ResponderEliminarEl hombre carnal y espiritual
El ser humano, que es siempre una unidad, está, sin embargo, sometido a una doble tensión: una que lo acerca confiadamente hacia su Creador y otra que lo separa de él recelosamente. A los ojos de la fe, la segunda fuerza es considerada como negativa y, puesto que el hombre sucumbe a ella por debilidad, se la relacionó en los tiempos bíblicos con la dimensión carnal del ser humano. La primera, en cambio, es positiva, y se produce cuando la fuerza de Dios (ruaj) logra vencer la debilidad que impone la carne, triunfando entonces la dimensión espiritual.

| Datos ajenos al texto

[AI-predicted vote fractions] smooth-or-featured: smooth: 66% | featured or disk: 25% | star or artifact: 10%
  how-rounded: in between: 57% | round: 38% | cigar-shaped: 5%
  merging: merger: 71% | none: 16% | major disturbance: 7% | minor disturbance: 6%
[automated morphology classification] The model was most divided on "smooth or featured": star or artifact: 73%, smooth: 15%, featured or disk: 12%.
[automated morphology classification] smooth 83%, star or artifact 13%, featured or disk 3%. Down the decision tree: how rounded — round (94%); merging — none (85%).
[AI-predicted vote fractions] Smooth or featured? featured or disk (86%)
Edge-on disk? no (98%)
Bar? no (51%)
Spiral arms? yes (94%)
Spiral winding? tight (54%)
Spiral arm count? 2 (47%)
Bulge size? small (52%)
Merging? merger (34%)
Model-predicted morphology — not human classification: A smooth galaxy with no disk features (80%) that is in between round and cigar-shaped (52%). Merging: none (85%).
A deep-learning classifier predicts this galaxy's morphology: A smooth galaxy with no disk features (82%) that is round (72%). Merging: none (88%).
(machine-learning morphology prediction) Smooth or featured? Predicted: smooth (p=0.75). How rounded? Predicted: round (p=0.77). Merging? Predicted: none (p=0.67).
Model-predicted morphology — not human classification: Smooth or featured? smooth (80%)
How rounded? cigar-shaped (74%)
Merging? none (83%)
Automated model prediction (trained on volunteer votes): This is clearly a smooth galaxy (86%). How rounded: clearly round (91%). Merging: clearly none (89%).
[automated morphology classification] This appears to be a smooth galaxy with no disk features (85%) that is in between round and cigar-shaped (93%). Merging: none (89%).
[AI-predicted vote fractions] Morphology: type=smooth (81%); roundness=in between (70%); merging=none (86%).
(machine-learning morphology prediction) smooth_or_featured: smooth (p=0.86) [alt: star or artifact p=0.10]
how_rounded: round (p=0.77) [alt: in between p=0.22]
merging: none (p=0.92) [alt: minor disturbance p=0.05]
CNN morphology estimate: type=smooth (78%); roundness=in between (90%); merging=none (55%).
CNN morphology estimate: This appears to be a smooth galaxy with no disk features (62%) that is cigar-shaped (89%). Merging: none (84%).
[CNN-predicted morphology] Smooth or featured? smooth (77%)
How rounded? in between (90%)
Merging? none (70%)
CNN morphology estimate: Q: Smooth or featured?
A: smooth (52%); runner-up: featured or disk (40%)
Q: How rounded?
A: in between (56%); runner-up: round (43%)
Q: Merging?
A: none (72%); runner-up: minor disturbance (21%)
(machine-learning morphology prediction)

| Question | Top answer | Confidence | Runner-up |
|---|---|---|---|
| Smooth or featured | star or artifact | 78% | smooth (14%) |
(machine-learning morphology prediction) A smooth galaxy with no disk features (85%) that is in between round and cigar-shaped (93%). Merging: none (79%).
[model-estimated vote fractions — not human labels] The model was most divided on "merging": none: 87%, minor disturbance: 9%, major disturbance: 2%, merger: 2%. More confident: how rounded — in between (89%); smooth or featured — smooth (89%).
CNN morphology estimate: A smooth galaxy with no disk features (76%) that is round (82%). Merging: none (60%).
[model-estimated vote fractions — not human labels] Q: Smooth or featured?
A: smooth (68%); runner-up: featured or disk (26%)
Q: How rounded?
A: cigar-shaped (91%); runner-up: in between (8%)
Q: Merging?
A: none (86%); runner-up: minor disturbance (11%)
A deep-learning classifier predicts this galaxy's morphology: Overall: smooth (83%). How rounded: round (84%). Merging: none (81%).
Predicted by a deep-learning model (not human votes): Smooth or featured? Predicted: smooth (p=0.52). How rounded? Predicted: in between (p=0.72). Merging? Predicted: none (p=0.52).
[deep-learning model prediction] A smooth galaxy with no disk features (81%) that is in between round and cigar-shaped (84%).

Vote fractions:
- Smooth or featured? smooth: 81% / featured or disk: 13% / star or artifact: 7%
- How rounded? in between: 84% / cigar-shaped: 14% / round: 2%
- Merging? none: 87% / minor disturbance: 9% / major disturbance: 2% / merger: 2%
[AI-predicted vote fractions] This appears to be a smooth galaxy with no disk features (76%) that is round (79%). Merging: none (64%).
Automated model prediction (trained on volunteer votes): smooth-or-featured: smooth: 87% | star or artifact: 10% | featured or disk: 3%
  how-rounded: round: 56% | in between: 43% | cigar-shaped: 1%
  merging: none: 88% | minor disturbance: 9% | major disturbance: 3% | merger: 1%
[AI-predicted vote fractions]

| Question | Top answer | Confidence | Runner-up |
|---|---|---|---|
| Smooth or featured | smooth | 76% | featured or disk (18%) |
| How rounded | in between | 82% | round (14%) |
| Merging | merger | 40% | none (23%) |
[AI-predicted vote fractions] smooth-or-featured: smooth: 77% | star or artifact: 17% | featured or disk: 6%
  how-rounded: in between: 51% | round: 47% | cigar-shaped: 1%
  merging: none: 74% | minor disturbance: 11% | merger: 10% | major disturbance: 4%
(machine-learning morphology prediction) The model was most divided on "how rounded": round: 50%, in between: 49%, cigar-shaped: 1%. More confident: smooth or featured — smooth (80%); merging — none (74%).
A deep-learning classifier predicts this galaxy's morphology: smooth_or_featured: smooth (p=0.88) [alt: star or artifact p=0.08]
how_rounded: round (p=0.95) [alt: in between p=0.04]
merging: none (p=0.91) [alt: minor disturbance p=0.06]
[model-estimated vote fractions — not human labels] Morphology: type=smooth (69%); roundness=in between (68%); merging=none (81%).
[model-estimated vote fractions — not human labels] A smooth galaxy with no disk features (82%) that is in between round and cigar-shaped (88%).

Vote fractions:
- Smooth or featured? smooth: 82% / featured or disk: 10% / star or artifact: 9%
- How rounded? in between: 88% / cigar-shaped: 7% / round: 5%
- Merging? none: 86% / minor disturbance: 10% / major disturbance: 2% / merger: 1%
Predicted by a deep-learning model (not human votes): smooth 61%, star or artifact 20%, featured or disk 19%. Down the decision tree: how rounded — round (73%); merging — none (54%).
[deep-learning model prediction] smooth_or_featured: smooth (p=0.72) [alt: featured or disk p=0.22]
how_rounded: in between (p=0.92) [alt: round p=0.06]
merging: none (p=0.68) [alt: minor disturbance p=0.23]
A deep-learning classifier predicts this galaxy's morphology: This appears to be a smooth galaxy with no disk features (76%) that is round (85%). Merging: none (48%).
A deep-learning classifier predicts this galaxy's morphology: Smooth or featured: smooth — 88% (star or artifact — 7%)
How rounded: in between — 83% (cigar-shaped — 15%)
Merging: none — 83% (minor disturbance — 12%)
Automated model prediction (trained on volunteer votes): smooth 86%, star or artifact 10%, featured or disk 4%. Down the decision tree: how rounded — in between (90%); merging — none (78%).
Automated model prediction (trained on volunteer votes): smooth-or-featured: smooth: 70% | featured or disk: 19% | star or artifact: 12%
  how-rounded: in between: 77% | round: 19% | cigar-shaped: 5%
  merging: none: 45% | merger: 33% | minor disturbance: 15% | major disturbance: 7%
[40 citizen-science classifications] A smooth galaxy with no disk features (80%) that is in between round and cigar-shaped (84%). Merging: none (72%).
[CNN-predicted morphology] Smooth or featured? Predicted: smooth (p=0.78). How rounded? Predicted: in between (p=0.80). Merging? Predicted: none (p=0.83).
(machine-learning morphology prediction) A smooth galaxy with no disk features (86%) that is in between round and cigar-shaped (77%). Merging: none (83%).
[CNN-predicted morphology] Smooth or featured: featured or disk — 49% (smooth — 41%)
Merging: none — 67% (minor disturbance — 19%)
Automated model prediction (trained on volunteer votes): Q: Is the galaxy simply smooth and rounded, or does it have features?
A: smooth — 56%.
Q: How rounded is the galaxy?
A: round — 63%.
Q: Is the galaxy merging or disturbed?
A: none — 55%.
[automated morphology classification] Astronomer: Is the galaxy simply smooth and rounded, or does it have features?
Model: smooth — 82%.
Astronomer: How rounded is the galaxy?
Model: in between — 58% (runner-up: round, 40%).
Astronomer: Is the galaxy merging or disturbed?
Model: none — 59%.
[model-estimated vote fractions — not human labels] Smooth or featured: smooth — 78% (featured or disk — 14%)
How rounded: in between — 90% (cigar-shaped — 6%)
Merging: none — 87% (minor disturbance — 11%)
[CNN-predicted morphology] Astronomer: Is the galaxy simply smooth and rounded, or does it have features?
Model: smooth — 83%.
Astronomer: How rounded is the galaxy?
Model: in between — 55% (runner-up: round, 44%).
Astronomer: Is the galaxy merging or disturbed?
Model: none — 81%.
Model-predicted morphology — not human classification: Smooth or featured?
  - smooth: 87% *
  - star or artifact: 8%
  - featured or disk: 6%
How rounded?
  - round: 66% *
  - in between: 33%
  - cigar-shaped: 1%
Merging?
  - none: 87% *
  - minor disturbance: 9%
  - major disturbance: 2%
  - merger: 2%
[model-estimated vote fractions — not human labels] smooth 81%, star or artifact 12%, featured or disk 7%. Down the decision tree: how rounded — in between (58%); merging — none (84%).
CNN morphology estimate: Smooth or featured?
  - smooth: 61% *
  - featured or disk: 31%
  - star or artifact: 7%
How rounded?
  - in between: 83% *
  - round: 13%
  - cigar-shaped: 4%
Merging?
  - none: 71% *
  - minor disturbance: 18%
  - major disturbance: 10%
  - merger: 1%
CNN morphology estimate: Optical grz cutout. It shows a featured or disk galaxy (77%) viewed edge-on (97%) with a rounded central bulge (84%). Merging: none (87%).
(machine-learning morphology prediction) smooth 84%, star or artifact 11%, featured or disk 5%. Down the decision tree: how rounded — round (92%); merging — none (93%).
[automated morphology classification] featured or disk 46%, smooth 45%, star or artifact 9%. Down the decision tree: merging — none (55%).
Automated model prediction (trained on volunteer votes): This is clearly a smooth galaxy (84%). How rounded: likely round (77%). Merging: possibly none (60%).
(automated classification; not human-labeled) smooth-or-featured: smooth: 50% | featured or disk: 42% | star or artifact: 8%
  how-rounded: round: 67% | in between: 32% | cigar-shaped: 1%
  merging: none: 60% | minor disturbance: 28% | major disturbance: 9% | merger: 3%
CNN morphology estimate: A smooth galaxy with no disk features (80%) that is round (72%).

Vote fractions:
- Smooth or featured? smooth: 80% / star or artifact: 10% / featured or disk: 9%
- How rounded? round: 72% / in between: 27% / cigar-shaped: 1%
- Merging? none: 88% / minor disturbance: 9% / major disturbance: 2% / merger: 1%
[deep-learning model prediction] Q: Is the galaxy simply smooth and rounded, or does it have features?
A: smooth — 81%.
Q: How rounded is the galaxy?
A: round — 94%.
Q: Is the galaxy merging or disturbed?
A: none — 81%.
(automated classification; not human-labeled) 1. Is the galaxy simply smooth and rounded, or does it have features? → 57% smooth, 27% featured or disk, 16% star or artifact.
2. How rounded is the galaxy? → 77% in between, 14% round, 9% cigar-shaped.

Con esta tensión, llegamos a la experiencia de la primitiva Iglesia, que proclama que los creyentes reciben en el bautismo la fuerza del Espíritu Santo para renacer a una vida nueva. Y esta vida nueva está caracterizada por la muerte, no física aunque sí real, del hombre carnal, el hombre viejo que habita en cada uno de nosotros, y el nacimiento, igualmente real, de un hombre nuevo en Cristo.
El hombre viejo estaba guiado por las fuerzas de la carne, cuyas obras son, según san Pablo: «lujuria, impureza, desenfreno, idolatría, supersticiones, enemistades, disputas, celos, iras, litigios, divisiones, partidismos, envidias, homicidios, borracheras, comilonas y cosas semejantes» (Gál 5,19-21). El hombre nuevo, en cambio, se deja guiar por el Espíritu, y sus obras son: «amor, alegría, paz, generosidad, benignidad, bondad, fe, mansedumbre y dominio de sí mismo» (Gál 5,22-23). Al hombre viejo hay que someterlo a la ley; sin embargo, al hombre espiritual no, porque el Espíritu supera a la ley, va más allá en sus exigencias. Y este hombre nuevo es fruto de la gracia, del don del Espíritu, cuyo modelo y referencia es y será únicamente Jesucristo, el Hijo de Dios, el nuevo Adán, la verdadera imagen y semejanza del Padre. En él, según la revelación neotestamentaria, todos seremos criaturas nuevas.